Credit card company executives liken the current economic climate to a “credit winter.”

They’re spending millions of dollars on marketing materials, only to have them ignored by prospective customers. Indeed, despite a scarcity of jobs, and very slowly growing income, Americans are saving more money now than since 1995 – the savings rate is around 5.7 percent – and are actually paying down credit card debt.

And even those consumers who are trying to obtain credit are finding it tough to lock it down, and when they do, the lines of credit are lower than in the past. Credit card companies extended just $77.7 billion in new bankcard credit lines in the first eight months of the year, compared to $93.8 billion in the first eight months of 2009 and $196.8 billion in the first eight months of 2008.

The amount of money consumers are carrying on their mortgages, retail credit cards, bank credit cards, auto loans and home equity lines of credit (HELOC) are all declining or holding steady, according to analytics provided by Equifax.

Total past-due credit card balances are lower year over. But while credit executives are seeing improvements in delinquencies, mortgage lenders say mortgage delinquencies are not improving.

Are consumers taking their savings and using it to pay down debts or at least make their minimum monthly payments? And, what will get Americans to start spending again?

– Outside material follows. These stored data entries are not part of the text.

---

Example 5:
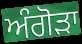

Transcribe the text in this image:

ਅੰਗੋੜਾ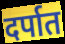
दर्पातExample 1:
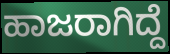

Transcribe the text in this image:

ಹಾಜರಾಗಿದ್ದೆ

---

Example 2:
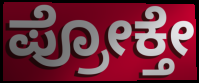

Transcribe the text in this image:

ಪ್ರೋಕ್ತೇ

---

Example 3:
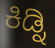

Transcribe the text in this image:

ಕಿಡ್ನಿ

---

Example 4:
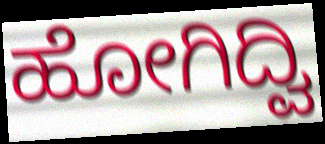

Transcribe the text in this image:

ಹೋಗಿದ್ವಿ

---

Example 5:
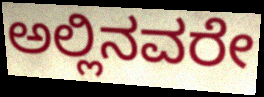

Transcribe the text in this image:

ಅಲ್ಲಿನವರೇ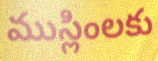
ముస్లింలకు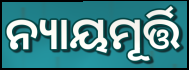
ନ୍ୟାୟମୂର୍ତ୍ତିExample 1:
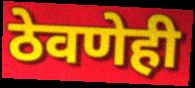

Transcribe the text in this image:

ठेवणेही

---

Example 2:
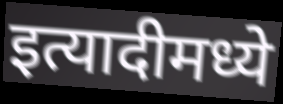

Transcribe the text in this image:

इत्यादीमध्ये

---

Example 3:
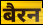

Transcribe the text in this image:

बैरन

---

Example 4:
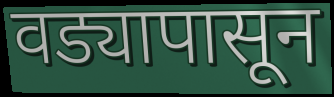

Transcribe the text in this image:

वड्यापासून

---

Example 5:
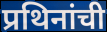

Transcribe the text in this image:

प्रथिनांची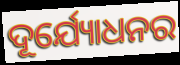
ଦୂର୍ଯ୍ୟୋଧନରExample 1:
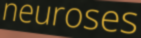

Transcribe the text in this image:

neuroses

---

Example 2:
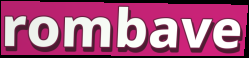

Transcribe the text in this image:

rombave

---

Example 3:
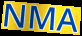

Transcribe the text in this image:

NMA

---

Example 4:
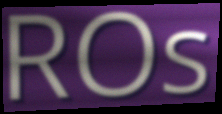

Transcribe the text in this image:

ROs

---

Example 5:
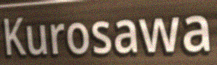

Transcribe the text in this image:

Kurosawa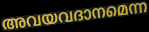
അവയവദാനമെന്ന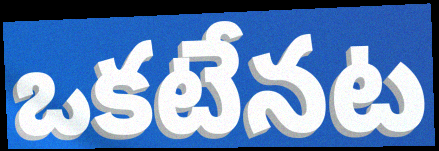
ఒకటేనటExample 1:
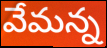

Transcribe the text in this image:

వేమన్న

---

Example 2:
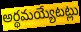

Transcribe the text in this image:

అర్థమయ్యేటట్లు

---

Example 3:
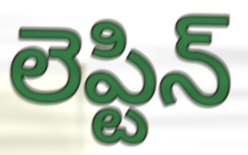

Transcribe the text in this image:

లెప్టిన్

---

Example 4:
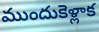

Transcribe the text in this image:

ముందుకెళ్లాక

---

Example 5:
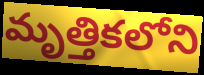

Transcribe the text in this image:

మృత్తికలోని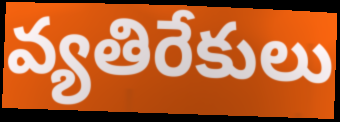
వ్యతిరేకులు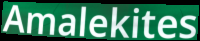
Amalekites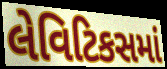
લેવિટિકસમાંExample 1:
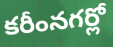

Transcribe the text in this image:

Credit winter or not, Christmas is coming, and hopes are high for a terrific season for retailers that will help consumers erase the memory of the recent (and for some current) recession.

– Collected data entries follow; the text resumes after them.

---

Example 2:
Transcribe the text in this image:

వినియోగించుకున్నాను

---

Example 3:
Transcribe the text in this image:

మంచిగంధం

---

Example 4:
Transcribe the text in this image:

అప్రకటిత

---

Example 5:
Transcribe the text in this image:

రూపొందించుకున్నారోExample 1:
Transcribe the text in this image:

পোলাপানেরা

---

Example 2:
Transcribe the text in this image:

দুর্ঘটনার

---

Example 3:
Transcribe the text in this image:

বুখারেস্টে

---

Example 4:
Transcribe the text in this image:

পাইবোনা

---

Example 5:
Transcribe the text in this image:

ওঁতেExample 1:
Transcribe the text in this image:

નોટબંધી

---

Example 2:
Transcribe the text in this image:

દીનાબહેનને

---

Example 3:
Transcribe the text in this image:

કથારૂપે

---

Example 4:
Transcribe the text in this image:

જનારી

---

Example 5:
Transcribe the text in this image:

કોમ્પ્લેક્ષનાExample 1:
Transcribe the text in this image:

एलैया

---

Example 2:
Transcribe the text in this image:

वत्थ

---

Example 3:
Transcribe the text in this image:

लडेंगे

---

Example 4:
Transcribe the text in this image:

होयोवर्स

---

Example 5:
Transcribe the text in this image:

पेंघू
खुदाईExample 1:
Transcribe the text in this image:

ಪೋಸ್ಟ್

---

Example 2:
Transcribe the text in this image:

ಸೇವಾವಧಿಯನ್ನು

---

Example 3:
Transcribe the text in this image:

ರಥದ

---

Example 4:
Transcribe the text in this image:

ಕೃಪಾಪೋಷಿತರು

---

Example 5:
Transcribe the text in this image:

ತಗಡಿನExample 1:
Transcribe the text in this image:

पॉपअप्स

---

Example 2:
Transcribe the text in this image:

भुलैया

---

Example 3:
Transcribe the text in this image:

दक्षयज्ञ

But it’s hard to see how consumers can spend all that much when the unemployment situation remains dismal. In this week’s unemployment report, numbers were up 2,000, to a seasonally adjusted 439,000.

According to the third quarter CredAbility Consumer Distress Index, only three states had a stable or excellent employment situation, including North Dakota, South Dakota and Nebraska. New Hampshire has a weakening employment outlook and virtually the rest of the country is in emergency crisis mode with regard to employment.

Consumer bankruptcy filings will hit approximately 1.6 million this year, higher than the 1.4 million filings last year.

Some economists believe there is a tremendous amount of pent-up demand from consumers. Maybe. Or, perhaps it’s just another wish for the Christmas list.